CA Service Desk Manager (SDM) can be configured to allow users to be authenticated via external authentication methods. If you choose to allow external authentication, users are validated by the appropriate external method configured within their environment. One of the most recognized authentication methods today is to use Integrated Windows Authentication (IWA) to automatically authenticate with Microsoft's Active Directory.
The pre-requisites for this solution are:
- IIS 7.0 has been installed on the server where Service Desk is installed.
- CA Service Desk has been successfully configured to use IIS 7.0.
Step 1 - Configure IIS to perform Integrated Windows Authentication
- Open the Internet Information Services (IIS) Manager from the Administrative Tools menu. In the left hand pane, expand the <ServerName> node, where <ServerName> is the name of the Service Desk server. Expand the Sites node. Expand the Default Web Site node. Click on the CAisd node to display the CAisd Home page. See Figure 1.
- Double click on the Authentication feature to display the Authentication settings. See Figure 2.
- Change the Anonymous Authentication option to Disabled and the Windows Authentication option to Enabled (see Figure 3).
- Restart IIS to apply the changes.
Step 2 - Configure External Authentication in Service Desk
- Login to Service Desk with an account that has Administrator privileges. The Service Desk home page will be displayed (Figure 4).
- Select the Administration Tab, expand the Security and Role Management node and select the Access Types node (Figure 5).
- Click on the first Access Type that you wish to allow External Authentication for. The Update Access Type form will be displayed. Select the Web Authentication tab if it is not already displayed. Click on the Edit button to edit the Access Type (Figure 6).
- Select the Allow External Authentication checkbox. Also select the appropriate Validation Type for the Access Type from the Validation Type dropdown.
NB - The Validation Type is not used for External Authentication validation. It is used when users login through the Service Desk login form. When External Authentication is enabled the login page will only be displayed if Service Desk fails to find a Contact record that matches the credentials supplied by IIS (this includes the scenario where IIS does not supply any credentials), or if a user clicks on the logout link in Service Desk and the LogoutURL parameter has not been set in the web.cfg file.
Any of the Validation Types can be selected, but generally only the "No Access" and "OS - Use Operating System authentication" methods are used with External Authentication. The "No Access" option should be selected if you want to ensure that users can only use their own windows credentials to access Service Desk.
Click on the Save button to save the changes (Figure 7).

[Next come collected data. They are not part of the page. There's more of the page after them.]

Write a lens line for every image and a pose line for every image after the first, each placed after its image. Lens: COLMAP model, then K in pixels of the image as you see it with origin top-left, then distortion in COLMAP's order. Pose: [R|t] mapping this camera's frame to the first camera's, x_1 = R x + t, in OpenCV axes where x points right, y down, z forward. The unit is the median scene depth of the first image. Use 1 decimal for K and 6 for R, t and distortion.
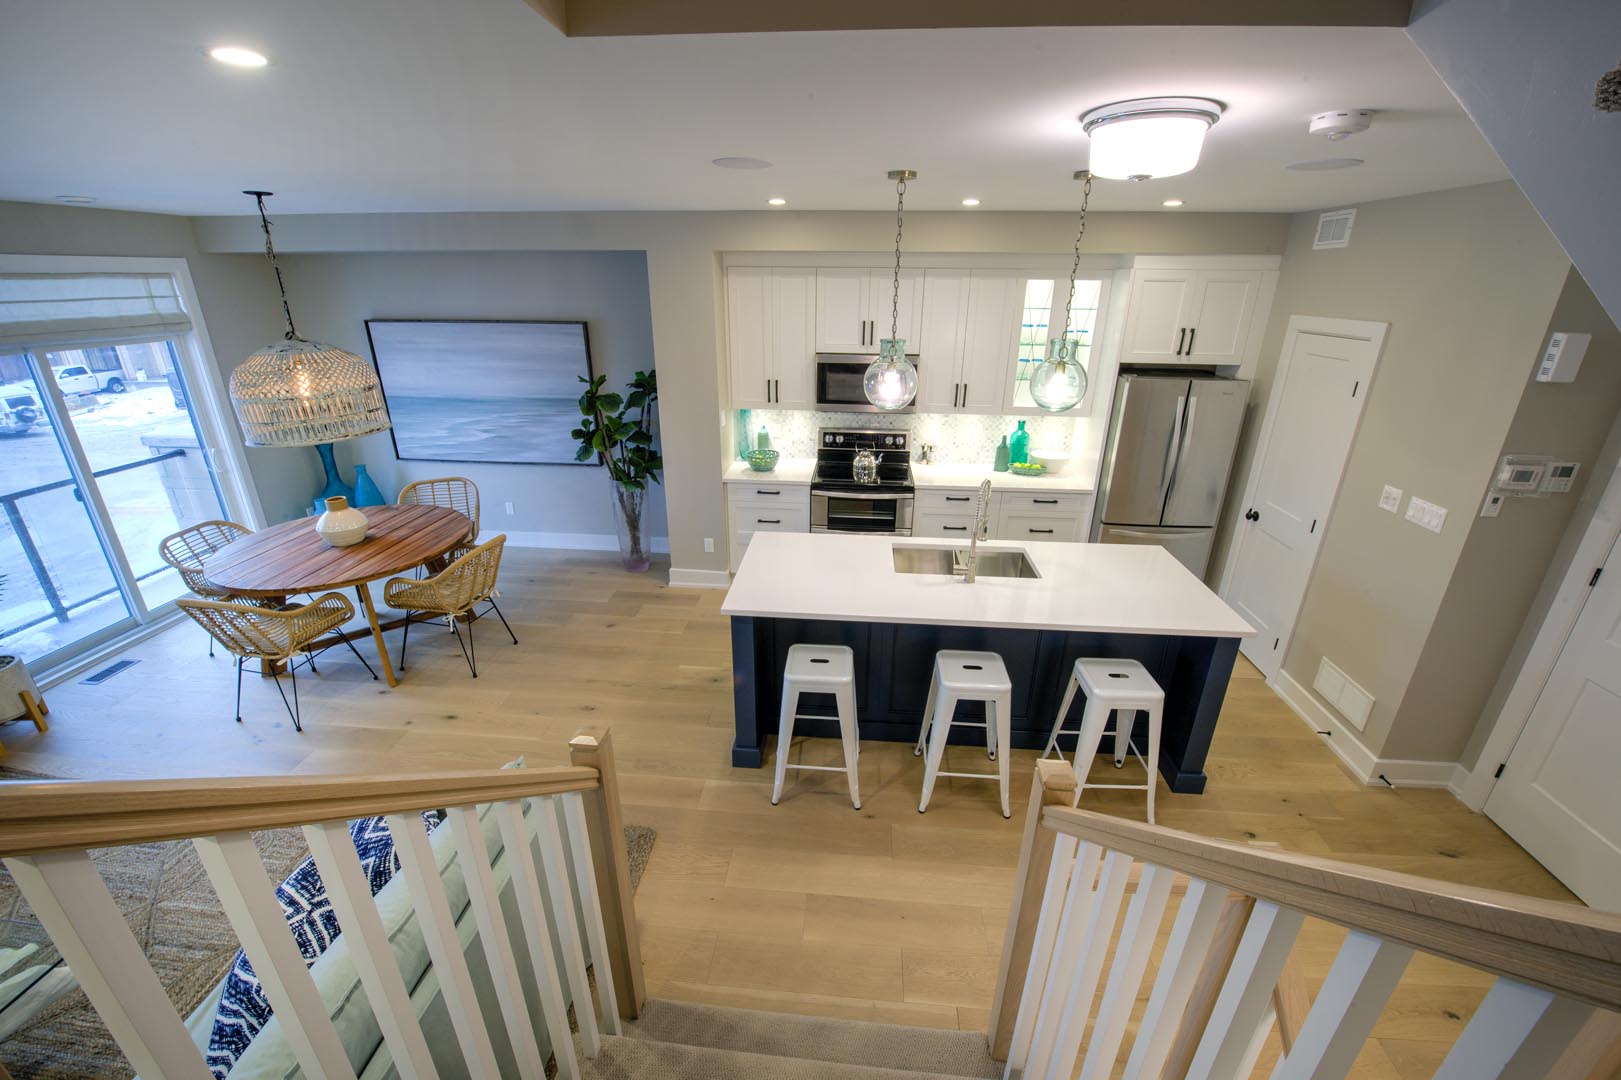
lens RADIAL K [[638.2, 0, 812.9], [0, 638.2, 537.9], [0, 0, 1]] dist [-0.019558, -0.000240]
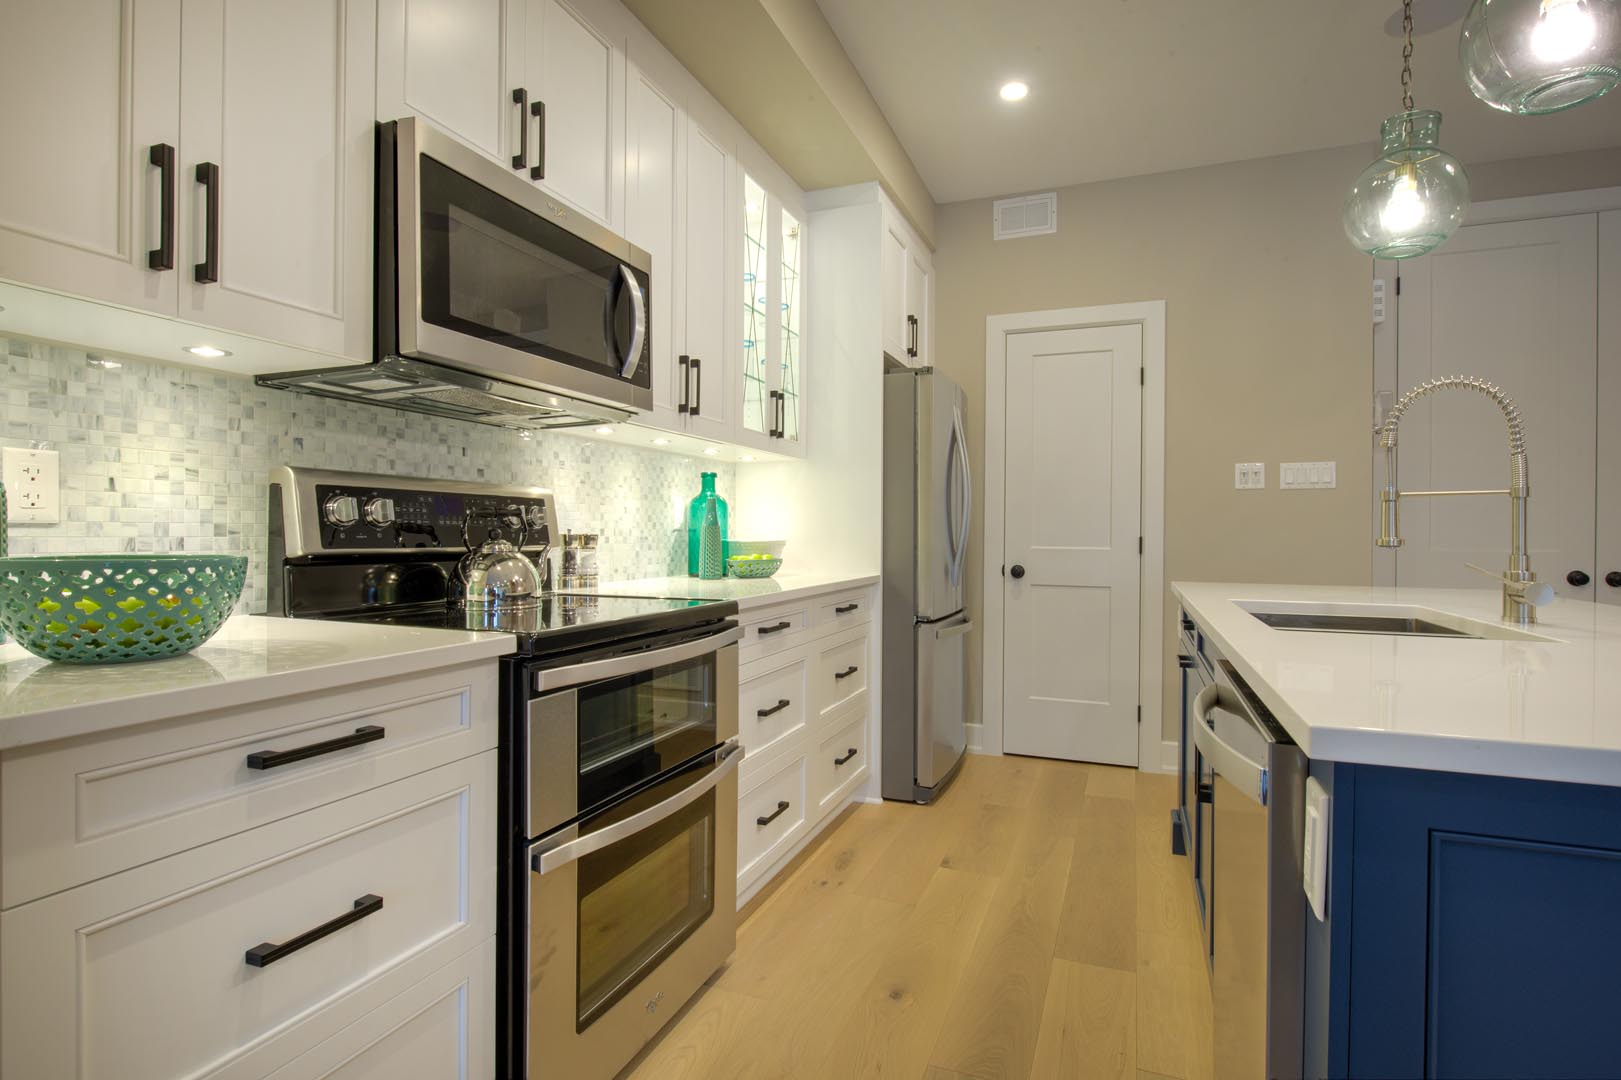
lens RADIAL K [[809.9, 0, 807.8], [0, 809.9, 536.2], [0, 0, 1]] dist [-0.011741, -0.000213]
pose [[0.296775, -0.010789, 0.954887, -0.270960], [0.349858, 0.931641, -0.098208, -0.066265], [-0.888552, 0.363221, 0.280262, 0.941723]]
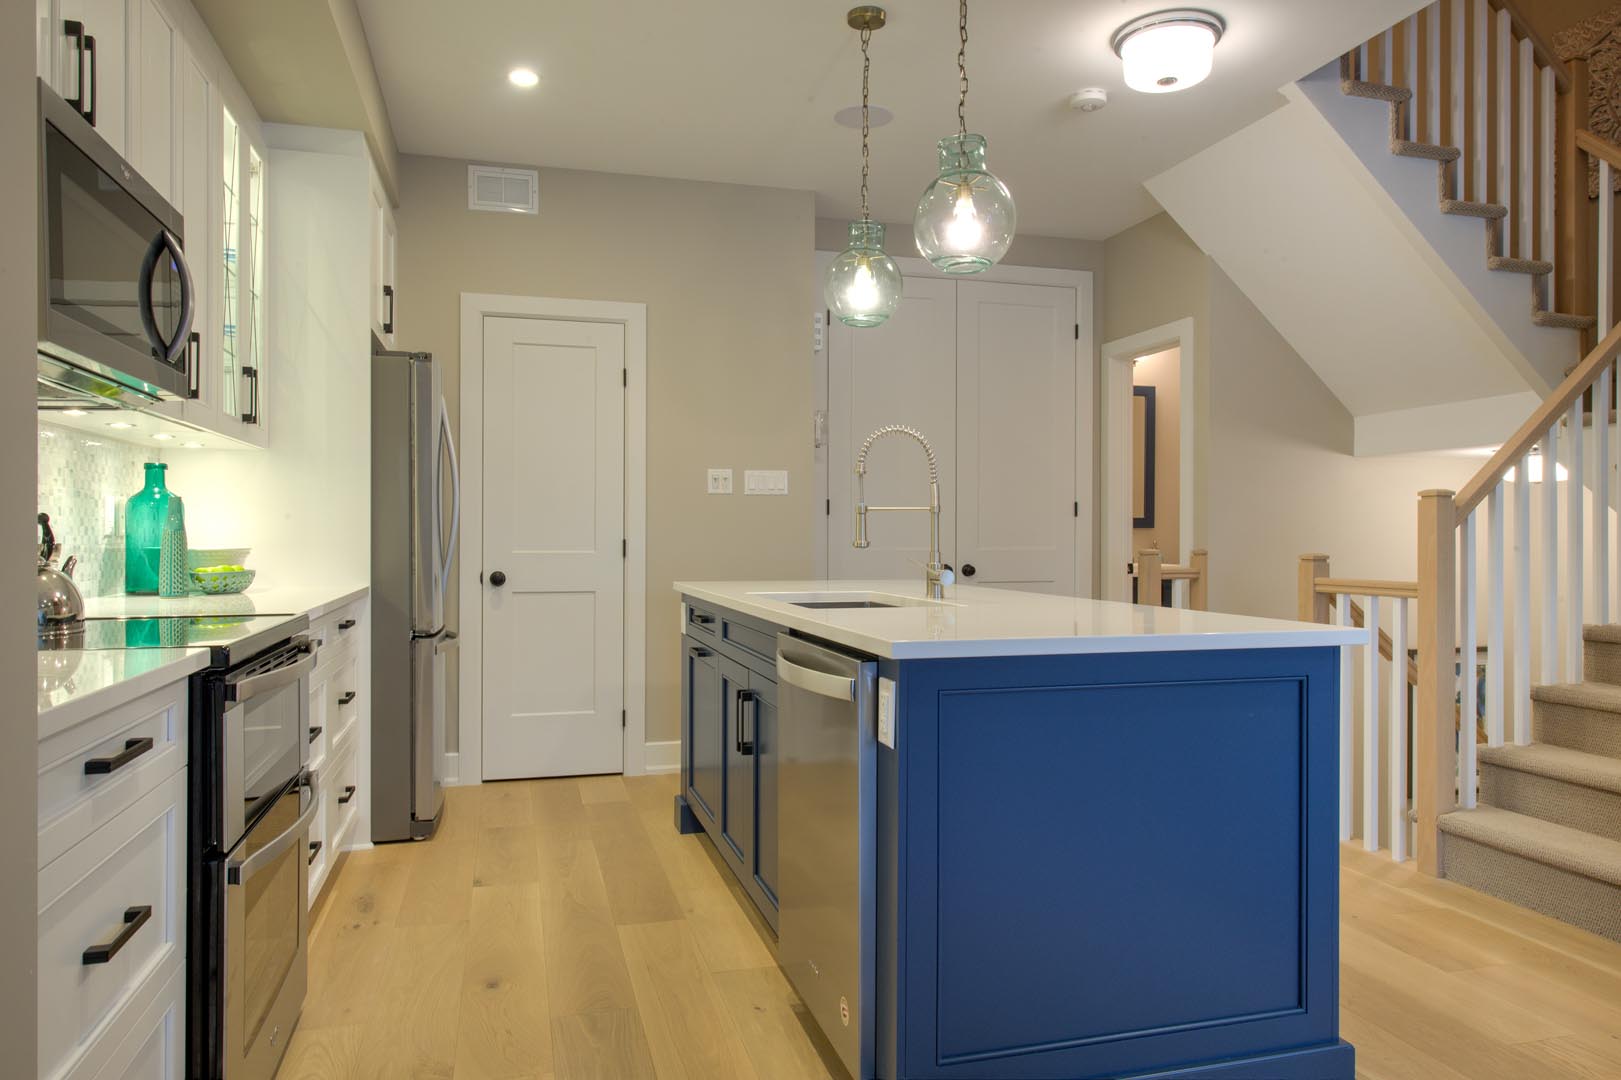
lens RADIAL K [[1059.6, 0, 803.4], [0, 1059.6, 536.5], [0, 0, 1]] dist [-0.002152, 0.000082]
pose [[-0.342572, -0.010767, 0.939430, -0.465131], [0.343724, 0.929172, 0.135991, -0.117871], [-0.874356, 0.369491, -0.314608, 1.057292]]
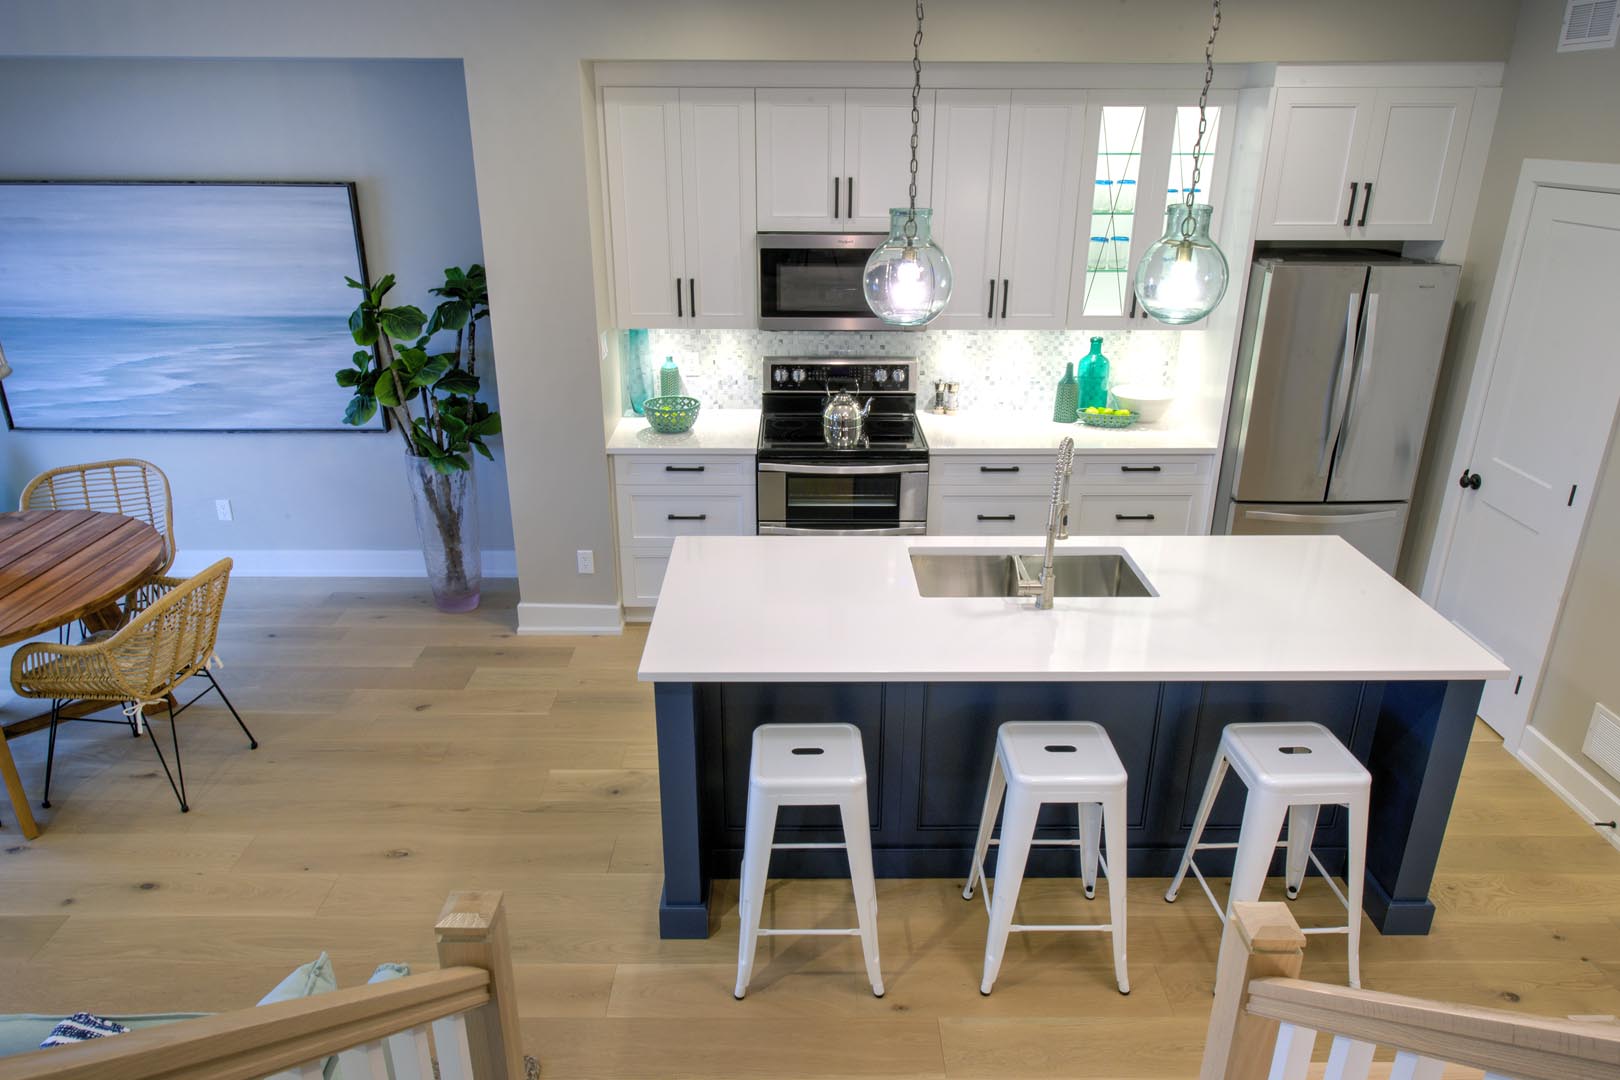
lens RADIAL K [[1059.0, 0, 809.7], [0, 1059.0, 538.1], [0, 0, 1]] dist [-0.002152, 0.000082]
pose [[0.995891, -0.037152, 0.082588, -0.044283], [0.037103, 0.999309, 0.002126, -0.005443], [-0.082610, 0.000947, 0.996581, 0.011359]]
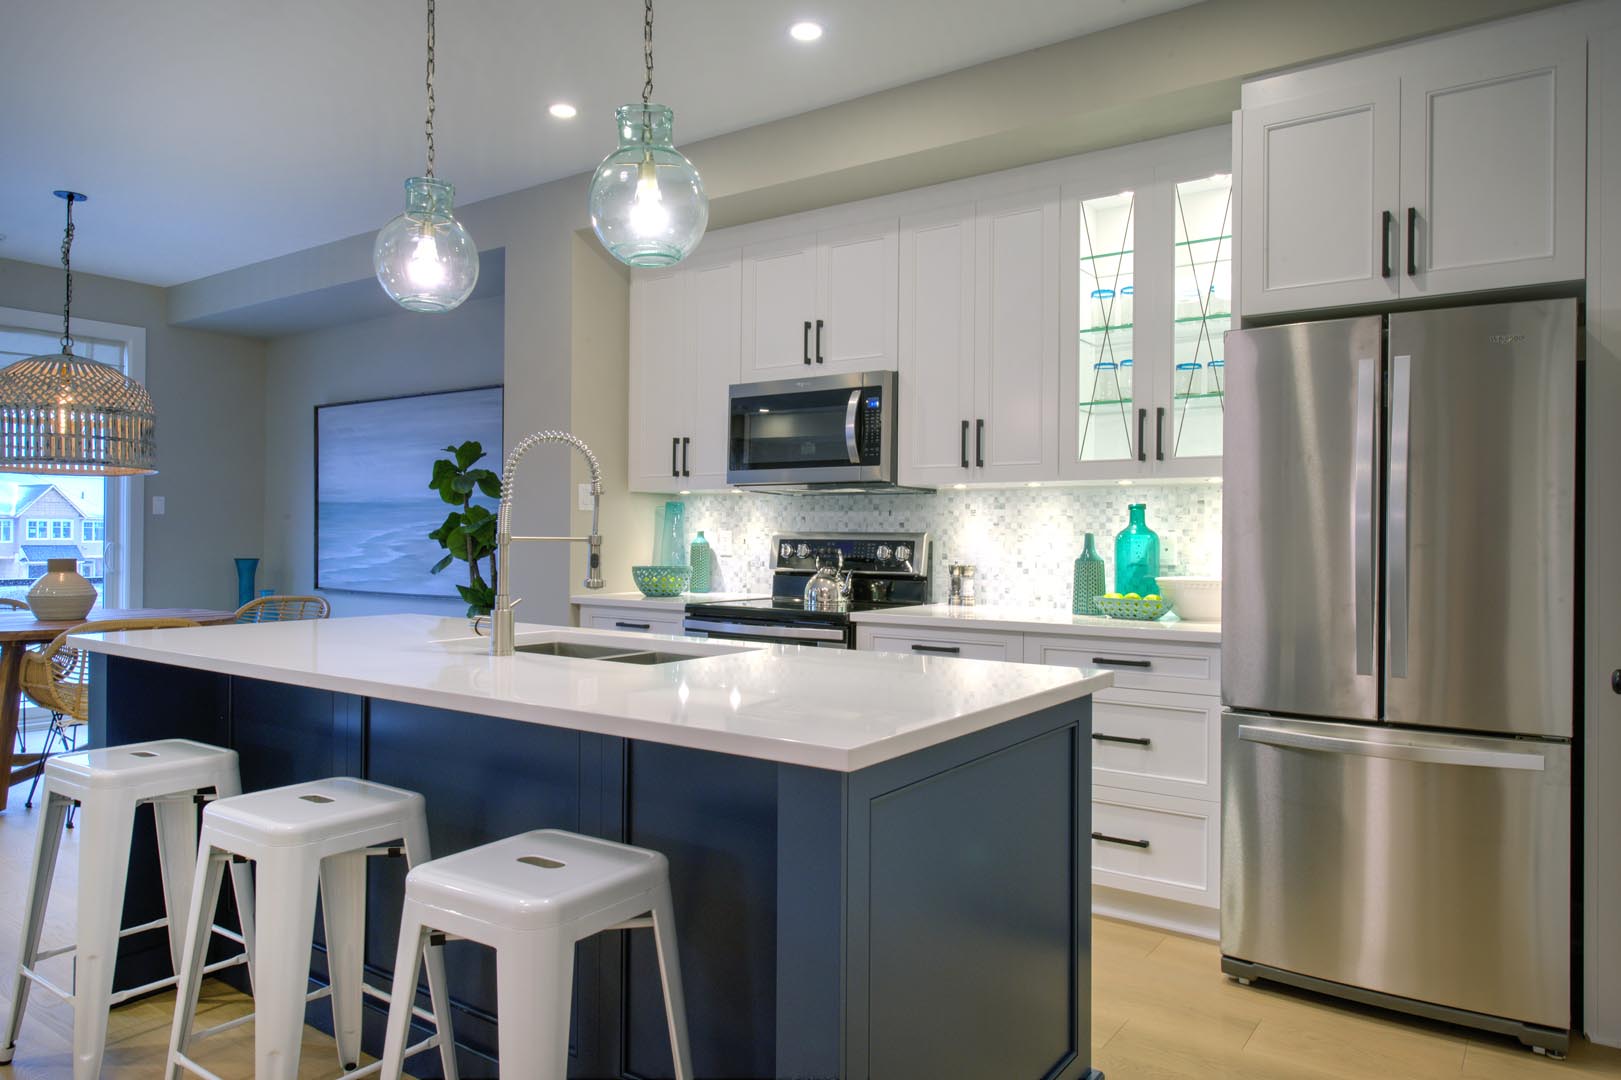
lens RADIAL K [[1059.6, 0, 817.0], [0, 1059.6, 540.1], [0, 0, 1]] dist [-0.002152, 0.000082]
pose [[0.863804, 0.000345, -0.503828, 0.612433], [-0.188325, 0.927735, -0.322245, 0.144842], [0.467308, 0.373240, 0.801446, 0.372714]]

- Repeat steps 2.3 and 2.4 for each remaining Access Type that you wish to allow External Authentication for.
NB - In addition, ensure that a suitable Access Type is defined as the Default Access Type - this will be used when the External Authentication finds a Contact record that matches the credentials supplied by IIS but the Contact does not have an Access Type defined. Out of the box the Administration Access Type is defined as the Default Access Type which is unlikely to be appropriate in a Production environment. To set the Default Access Type, edit the appropriate Access Type and select the Default? Checkbox.
Step 3 - Test the External Authentication
- Login to windows using a userid which has an associated Contact record defined in Service Desk.
- Launch a new Browser window. Navigate to the Service Desk url (http://<servername>/CAisd/pdmweb.exe). The Service Desk home page should be displayed (Figure 8).
- If a browser login prompt is displayed, work through the following troubleshooting step:
For Windows 2003 servers and above, Internet Explorer Enhanced Security Configuration disables the automatic detection of intranet sites. In order for credentials to automatically be passed to an intranet site, the site needs to be manually added to the Local intranet zone. Microsoft Knowledge Base Article 815141 describes how Internet Explorer Enhanced Security Configuration changes the browsing experience. The Add sites to the Local Intranet zone section describes how to manually add a site to the Local intranet zone:
- If the Service Desk login page is displayed, work through the following troubleshooting steps:
- Confirm that the Anonymous Authentication option has been disabled in IIS.
- Confirm that the Windows Authentication option has been enabled in IIS.
- Confirm that a Contact record exists with the System Login field set to the userid used to login to Windows.
- Confirm that the System Login field is the same case as the userid used to login to Windows. NB - There is an Option Manager setting called Security - ignore_security_case which can be used to avoid issues with case sensitivity in userids.
- Confirm that the Access Type assigned to the Contact record has had External Authentication enabled.